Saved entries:
..........

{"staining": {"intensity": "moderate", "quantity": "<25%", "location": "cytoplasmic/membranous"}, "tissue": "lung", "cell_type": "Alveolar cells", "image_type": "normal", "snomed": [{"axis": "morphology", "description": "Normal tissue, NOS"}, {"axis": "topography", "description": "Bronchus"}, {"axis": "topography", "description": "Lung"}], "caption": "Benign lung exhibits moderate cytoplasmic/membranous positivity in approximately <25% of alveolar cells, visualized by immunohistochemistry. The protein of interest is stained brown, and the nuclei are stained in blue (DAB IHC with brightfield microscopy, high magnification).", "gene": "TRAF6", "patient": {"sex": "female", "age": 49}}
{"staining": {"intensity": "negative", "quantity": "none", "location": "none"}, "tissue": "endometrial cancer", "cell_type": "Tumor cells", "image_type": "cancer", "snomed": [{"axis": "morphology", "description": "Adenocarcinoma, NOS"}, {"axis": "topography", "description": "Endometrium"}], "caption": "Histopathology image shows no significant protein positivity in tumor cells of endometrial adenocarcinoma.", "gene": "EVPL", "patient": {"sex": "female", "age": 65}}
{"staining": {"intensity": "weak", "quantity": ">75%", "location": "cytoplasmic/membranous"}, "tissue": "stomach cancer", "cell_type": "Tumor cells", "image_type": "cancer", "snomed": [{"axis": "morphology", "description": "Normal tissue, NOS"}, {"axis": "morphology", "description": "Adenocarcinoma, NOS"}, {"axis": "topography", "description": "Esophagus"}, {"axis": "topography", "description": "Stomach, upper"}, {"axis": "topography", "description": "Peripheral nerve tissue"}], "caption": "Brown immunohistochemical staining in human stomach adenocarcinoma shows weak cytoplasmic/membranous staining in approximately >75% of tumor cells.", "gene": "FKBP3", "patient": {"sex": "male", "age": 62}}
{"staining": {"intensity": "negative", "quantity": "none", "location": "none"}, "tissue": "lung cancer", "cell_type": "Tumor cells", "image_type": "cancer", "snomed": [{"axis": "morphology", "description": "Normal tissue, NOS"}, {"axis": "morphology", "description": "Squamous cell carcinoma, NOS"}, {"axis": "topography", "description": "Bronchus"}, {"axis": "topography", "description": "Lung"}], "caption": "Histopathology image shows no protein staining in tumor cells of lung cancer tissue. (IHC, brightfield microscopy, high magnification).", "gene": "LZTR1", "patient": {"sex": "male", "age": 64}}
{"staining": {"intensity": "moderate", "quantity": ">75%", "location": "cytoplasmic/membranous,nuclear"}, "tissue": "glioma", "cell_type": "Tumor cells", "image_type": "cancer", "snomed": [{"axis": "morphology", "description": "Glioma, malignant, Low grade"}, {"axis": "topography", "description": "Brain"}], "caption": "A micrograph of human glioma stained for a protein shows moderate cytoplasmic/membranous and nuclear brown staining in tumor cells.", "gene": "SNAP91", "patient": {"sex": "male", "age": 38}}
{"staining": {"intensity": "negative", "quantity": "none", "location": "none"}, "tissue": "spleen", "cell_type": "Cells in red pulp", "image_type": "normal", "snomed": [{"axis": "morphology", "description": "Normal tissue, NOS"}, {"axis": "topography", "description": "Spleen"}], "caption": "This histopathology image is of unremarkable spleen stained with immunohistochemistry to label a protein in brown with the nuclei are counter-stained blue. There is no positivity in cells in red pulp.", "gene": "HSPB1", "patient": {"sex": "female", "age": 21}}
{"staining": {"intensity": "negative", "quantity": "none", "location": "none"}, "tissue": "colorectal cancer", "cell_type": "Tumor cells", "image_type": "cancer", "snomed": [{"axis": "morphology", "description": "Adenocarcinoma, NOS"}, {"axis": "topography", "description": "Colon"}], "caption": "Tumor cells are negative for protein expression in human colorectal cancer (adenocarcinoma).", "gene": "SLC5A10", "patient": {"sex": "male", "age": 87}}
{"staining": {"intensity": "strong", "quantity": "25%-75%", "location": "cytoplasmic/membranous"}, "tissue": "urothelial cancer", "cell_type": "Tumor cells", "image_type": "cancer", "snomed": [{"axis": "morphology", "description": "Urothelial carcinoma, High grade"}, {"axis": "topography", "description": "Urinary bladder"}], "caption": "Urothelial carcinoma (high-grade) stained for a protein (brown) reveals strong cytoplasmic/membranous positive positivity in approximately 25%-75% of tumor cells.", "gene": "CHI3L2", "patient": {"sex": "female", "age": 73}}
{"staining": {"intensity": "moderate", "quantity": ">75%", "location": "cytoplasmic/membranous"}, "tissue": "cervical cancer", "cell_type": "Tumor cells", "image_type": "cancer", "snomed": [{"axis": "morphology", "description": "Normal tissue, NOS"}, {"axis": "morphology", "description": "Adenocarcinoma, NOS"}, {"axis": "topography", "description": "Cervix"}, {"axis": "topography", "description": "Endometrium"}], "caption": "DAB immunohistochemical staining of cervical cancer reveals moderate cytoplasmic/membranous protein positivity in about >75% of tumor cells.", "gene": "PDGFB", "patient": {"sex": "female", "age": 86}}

..........

**Problem description**
Faithfully transcribe the whole of the data.

**Task output**
{"staining": {"intensity": "moderate", "quantity": "<25%", "location": "cytoplasmic/membranous"}, "tissue": "lung", "cell_type": "Alveolar cells", "image_type": "normal", "snomed": [{"axis": "morphology", "description": "Normal tissue, NOS"}, {"axis": "topography", "description": "Bronchus"}, {"axis": "topography", "description": "Lung"}], "caption": "Benign lung exhibits moderate cytoplasmic/membranous positivity in approximately <25% of alveolar cells, visualized by immunohistochemistry. The protein of interest is stained brown, and the nuclei are stained in blue (DAB IHC with brightfield microscopy, high magnification).", "gene": "TRAF6", "patient": {"sex": "female", "age": 49}}
{"staining": {"intensity": "negative", "quantity": "none", "location": "none"}, "tissue": "endometrial cancer", "cell_type": "Tumor cells", "image_type": "cancer", "snomed": [{"axis": "morphology", "description": "Adenocarcinoma, NOS"}, {"axis": "topography", "description": "Endometrium"}], "caption": "Histopathology image shows no significant protein positivity in tumor cells of endometrial adenocarcinoma.", "gene": "EVPL", "patient": {"sex": "female", "age": 65}}
{"staining": {"intensity": "weak", "quantity": ">75%", "location": "cytoplasmic/membranous"}, "tissue": "stomach cancer", "cell_type": "Tumor cells", "image_type": "cancer", "snomed": [{"axis": "morphology", "description": "Normal tissue, NOS"}, {"axis": "morphology", "description": "Adenocarcinoma, NOS"}, {"axis": "topography", "description": "Esophagus"}, {"axis": "topography", "description": "Stomach, upper"}, {"axis": "topography", "description": "Peripheral nerve tissue"}], "caption": "Brown immunohistochemical staining in human stomach adenocarcinoma shows weak cytoplasmic/membranous staining in approximately >75% of tumor cells.", "gene": "FKBP3", "patient": {"sex": "male", "age": 62}}
{"staining": {"intensity": "negative", "quantity": "none", "location": "none"}, "tissue": "lung cancer", "cell_type": "Tumor cells", "image_type": "cancer", "snomed": [{"axis": "morphology", "description": "Normal tissue, NOS"}, {"axis": "morphology", "description": "Squamous cell carcinoma, NOS"}, {"axis": "topography", "description": "Bronchus"}, {"axis": "topography", "description": "Lung"}], "caption": "Histopathology image shows no protein staining in tumor cells of lung cancer tissue. (IHC, brightfield microscopy, high magnification).", "gene": "LZTR1", "patient": {"sex": "male", "age": 64}}
{"staining": {"intensity": "moderate", "quantity": ">75%", "location": "cytoplasmic/membranous,nuclear"}, "tissue": "glioma", "cell_type": "Tumor cells", "image_type": "cancer", "snomed": [{"axis": "morphology", "description": "Glioma, malignant, Low grade"}, {"axis": "topography", "description": "Brain"}], "caption": "A micrograph of human glioma stained for a protein shows moderate cytoplasmic/membranous and nuclear brown staining in tumor cells.", "gene": "SNAP91", "patient": {"sex": "male", "age": 38}}
{"staining": {"intensity": "negative", "quantity": "none", "location": "none"}, "tissue": "spleen", "cell_type": "Cells in red pulp", "image_type": "normal", "snomed": [{"axis": "morphology", "description": "Normal tissue, NOS"}, {"axis": "topography", "description": "Spleen"}], "caption": "This histopathology image is of unremarkable spleen stained with immunohistochemistry to label a protein in brown with the nuclei are counter-stained blue. There is no positivity in cells in red pulp.", "gene": "HSPB1", "patient": {"sex": "female", "age": 21}}
{"staining": {"intensity": "negative", "quantity": "none", "location": "none"}, "tissue": "colorectal cancer", "cell_type": "Tumor cells", "image_type": "cancer", "snomed": [{"axis": "morphology", "description": "Adenocarcinoma, NOS"}, {"axis": "topography", "description": "Colon"}], "caption": "Tumor cells are negative for protein expression in human colorectal cancer (adenocarcinoma).", "gene": "SLC5A10", "patient": {"sex": "male", "age": 87}}
{"staining": {"intensity": "strong", "quantity": "25%-75%", "location": "cytoplasmic/membranous"}, "tissue": "urothelial cancer", "cell_type": "Tumor cells", "image_type": "cancer", "snomed": [{"axis": "morphology", "description": "Urothelial carcinoma, High grade"}, {"axis": "topography", "description": "Urinary bladder"}], "caption": "Urothelial carcinoma (high-grade) stained for a protein (brown) reveals strong cytoplasmic/membranous positive positivity in approximately 25%-75% of tumor cells.", "gene": "CHI3L2", "patient": {"sex": "female", "age": 73}}
{"staining": {"intensity": "moderate", "quantity": ">75%", "location": "cytoplasmic/membranous"}, "tissue": "cervical cancer", "cell_type": "Tumor cells", "image_type": "cancer", "snomed": [{"axis": "morphology", "description": "Normal tissue, NOS"}, {"axis": "morphology", "description": "Adenocarcinoma, NOS"}, {"axis": "topography", "description": "Cervix"}, {"axis": "topography", "description": "Endometrium"}], "caption": "DAB immunohistochemical staining of cervical cancer reveals moderate cytoplasmic/membranous protein positivity in about >75% of tumor cells.", "gene": "PDGFB", "patient": {"sex": "female", "age": 86}}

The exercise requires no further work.